[Part 2 of a short series on education for the New Covenant Church newsletter]
Part One: Teaching is More than Information Transfer
“No man is an island.” Thus the 17th century English poet/pastor John Donne summed up the human condition. My individual actions ripple effects into the lives of everyone around me for good or ill. The social nature of human beings, one aspect of our imaging God, profoundly affects the task of education. This major concept in the developing NCS experiment in Grace-based education builds on the core truth that humans were created for community, not hyper-individuality.
I guess it’s no surprise that a nation founded by people who left their own countries to start a better life far from everyone they knew would turn out a nation full of individualists. We reward individual effort and accomplishment far more than we value group unity. In public life, group cohesion breaks down as soon as an individual scents the opportunity to exploit some weakness to his advantage. I’ve heard plenty of complaints both in person and in print from folks who think cooperative learning is foolishly new, unfair to their kid’s accomplishments, and wasteful of time and resources.

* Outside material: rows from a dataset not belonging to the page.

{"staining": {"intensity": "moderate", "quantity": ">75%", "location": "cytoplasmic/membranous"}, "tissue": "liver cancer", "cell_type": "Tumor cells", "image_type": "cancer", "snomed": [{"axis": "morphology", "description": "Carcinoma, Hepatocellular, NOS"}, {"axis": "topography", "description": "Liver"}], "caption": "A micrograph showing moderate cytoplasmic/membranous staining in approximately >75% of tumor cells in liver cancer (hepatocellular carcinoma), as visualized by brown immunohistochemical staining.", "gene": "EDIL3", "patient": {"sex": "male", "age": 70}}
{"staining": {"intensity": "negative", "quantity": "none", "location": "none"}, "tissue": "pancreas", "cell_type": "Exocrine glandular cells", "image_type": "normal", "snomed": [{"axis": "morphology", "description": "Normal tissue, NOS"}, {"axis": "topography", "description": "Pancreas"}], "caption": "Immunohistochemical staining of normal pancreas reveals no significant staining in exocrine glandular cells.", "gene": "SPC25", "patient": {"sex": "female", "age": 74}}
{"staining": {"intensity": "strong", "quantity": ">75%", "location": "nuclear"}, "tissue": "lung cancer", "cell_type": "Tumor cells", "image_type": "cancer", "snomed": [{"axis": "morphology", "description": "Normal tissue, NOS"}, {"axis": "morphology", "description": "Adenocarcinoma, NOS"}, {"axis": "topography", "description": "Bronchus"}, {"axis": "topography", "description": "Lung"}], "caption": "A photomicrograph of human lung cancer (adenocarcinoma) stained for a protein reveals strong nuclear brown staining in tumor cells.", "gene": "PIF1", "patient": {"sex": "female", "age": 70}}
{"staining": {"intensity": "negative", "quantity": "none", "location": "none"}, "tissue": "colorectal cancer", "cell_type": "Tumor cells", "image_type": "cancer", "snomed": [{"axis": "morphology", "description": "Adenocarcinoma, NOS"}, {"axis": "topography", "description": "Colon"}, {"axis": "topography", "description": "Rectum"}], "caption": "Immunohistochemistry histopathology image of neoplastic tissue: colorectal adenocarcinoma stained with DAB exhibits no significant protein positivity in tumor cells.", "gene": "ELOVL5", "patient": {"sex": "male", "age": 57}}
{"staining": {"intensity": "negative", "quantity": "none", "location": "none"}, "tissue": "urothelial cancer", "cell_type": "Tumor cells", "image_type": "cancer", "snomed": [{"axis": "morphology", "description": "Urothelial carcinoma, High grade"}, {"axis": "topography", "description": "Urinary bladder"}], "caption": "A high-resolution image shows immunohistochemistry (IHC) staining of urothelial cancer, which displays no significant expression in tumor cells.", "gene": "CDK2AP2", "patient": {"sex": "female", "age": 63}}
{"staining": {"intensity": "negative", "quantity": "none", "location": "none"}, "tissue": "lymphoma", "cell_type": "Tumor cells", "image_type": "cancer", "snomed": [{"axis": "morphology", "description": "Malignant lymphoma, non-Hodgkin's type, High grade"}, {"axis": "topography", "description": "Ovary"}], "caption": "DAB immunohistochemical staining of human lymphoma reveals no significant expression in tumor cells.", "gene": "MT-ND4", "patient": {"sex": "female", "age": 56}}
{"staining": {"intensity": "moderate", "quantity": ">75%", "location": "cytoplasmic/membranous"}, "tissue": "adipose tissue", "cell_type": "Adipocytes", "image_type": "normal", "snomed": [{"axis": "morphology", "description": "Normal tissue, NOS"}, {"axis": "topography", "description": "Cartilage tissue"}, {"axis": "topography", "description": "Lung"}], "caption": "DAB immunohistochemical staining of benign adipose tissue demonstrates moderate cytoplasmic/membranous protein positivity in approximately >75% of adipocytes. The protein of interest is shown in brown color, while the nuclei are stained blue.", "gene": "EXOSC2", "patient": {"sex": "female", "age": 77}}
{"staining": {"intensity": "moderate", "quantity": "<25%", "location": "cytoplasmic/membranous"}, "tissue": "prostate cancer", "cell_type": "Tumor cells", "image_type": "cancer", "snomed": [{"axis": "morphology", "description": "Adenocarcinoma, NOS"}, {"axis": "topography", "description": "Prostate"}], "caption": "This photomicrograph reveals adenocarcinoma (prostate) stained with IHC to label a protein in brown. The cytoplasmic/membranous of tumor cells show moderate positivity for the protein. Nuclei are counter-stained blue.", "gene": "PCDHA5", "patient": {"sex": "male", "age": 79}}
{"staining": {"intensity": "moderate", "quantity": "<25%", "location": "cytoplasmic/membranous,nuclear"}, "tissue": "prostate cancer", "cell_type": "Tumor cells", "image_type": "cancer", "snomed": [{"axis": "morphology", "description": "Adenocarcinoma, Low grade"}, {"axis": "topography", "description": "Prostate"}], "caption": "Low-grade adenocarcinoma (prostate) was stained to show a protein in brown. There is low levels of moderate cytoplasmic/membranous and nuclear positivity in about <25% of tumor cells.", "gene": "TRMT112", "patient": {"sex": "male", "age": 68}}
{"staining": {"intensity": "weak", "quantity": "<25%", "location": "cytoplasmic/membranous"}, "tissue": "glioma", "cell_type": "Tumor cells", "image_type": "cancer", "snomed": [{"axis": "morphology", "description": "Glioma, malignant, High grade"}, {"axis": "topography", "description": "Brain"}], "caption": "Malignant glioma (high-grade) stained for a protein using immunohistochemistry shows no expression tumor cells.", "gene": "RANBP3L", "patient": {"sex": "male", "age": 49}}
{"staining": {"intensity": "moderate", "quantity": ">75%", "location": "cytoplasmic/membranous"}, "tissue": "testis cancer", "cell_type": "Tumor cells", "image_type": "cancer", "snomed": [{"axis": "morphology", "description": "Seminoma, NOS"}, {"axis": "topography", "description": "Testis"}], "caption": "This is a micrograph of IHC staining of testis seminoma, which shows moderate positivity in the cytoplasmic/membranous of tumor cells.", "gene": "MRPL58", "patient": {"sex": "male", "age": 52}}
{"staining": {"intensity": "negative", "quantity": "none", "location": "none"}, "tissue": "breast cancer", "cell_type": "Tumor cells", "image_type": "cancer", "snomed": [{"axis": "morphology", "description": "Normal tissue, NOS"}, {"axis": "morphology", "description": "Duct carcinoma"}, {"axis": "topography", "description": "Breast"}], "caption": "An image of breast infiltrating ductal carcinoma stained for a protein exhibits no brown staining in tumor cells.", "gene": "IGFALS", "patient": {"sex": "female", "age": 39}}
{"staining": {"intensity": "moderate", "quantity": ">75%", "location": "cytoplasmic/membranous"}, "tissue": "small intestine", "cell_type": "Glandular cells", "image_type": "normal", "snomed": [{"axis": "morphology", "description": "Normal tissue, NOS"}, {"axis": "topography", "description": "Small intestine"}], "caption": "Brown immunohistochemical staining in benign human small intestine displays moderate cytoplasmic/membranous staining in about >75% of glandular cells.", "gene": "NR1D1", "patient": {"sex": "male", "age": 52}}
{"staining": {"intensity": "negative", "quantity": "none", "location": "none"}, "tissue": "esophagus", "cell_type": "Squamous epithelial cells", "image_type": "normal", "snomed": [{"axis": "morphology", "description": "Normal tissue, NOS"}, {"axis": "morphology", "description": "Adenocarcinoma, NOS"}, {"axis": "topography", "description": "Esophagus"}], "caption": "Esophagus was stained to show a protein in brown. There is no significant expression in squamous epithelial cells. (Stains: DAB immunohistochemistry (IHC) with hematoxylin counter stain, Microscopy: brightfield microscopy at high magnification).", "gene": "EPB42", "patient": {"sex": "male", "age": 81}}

I’m not saying that individualism is wrong. I give grades to my students for their individual work. Each of us stands before God individually either condemned by our own sin or redeemed by the work of Jesus Christ.
But a hyper-focus on individualism weakens the unity of the Spirit that binds together God’s people. The Covenant is a communal grace.
Within the Trinity, God Himself enjoys perfect unity and community. When He created man in the Garden of Eden and stamped His image upon us, God made us to beings-in-community. God didn’t leave Adam alone for long – soon Eve provided the companionship that God always intended for His creatures.
Yet the Fall affected even the expression of God’s image in man. Sin destroys community. Immediately after eating the fruit, Adam and Eve “felt” the breach in their relationship with the Creator. Isolation has dogged our path ever since.
How does this relate to education?
I submit that effective education must take place within “community”: within a set of nurturing relationships. The nature of education itself, the stamp of the image of God on both teachers and learners, and the pattern we see from Christ Himself all support “relational teaching.”
No teaching relationship in Scripture exists in a vacuum. Parents are to write God’s law upon their children’s hearts through daily, patient, commonplace conversations. Christ mentored His disciples for three years, living among them. Paul instructs experienced men and women to teach the younger, implying that there’s more at stake here than simply passing around a Life Manual. God Himself enters into a personal relationship with His people, individually shepherding His flock toward glory. No one is in this alone.
It is our nature as image-bearers to be social. Teachers and learners exist in a community, and an educational institution must recognize the value, gifts, and abilities that each student and teacher brings to the table. Whether I recognize it or not, my classroom at NCS is a small microcosm of the Body, each member vital to the healthy functioning of the whole. Relationships are at the core.
As a teacher and a Christian, my lessons aim for the deeper levels, down in the heart where students pay allegiance to their real gods. I mentioned Dr. Bill Davis, of the Covenant College philosophy faculty, in my previous article. In his lecture in one of my classes about worldview as it relates to education, he told us that true education takes place not in the intellect, but at the worldview level. As a teacher, I am not so concerned with my students’ ability to conjugate verbs as I am about their core beliefs. Either we educate Christianly, or we create smart pagans. Education cannot take place in a philosophical vacuum. [Facts may be neutral, but humans aren’t.]
“If your teaching does not reach a student’s worldview presuppositions, then the education is essentially ineffective,” Dr Davis said. His next thought hit me between the eyes: “A student will allow only one type of person to effect lasting change in her worldview beliefs: such instruction must come from someone she loves. And students will love those people who truly model Christ’s love for them– ‘We love, because He first loved us’ (I Jn 4:19).”
A loving, Christlike teacher can affect the deepest regions of a child’s heart and mind, operating as a partner with parents in the Covenantal upbringing of their children. Those deep waters stir slowly and the effects appear years (decades) after the student leaves the classroom.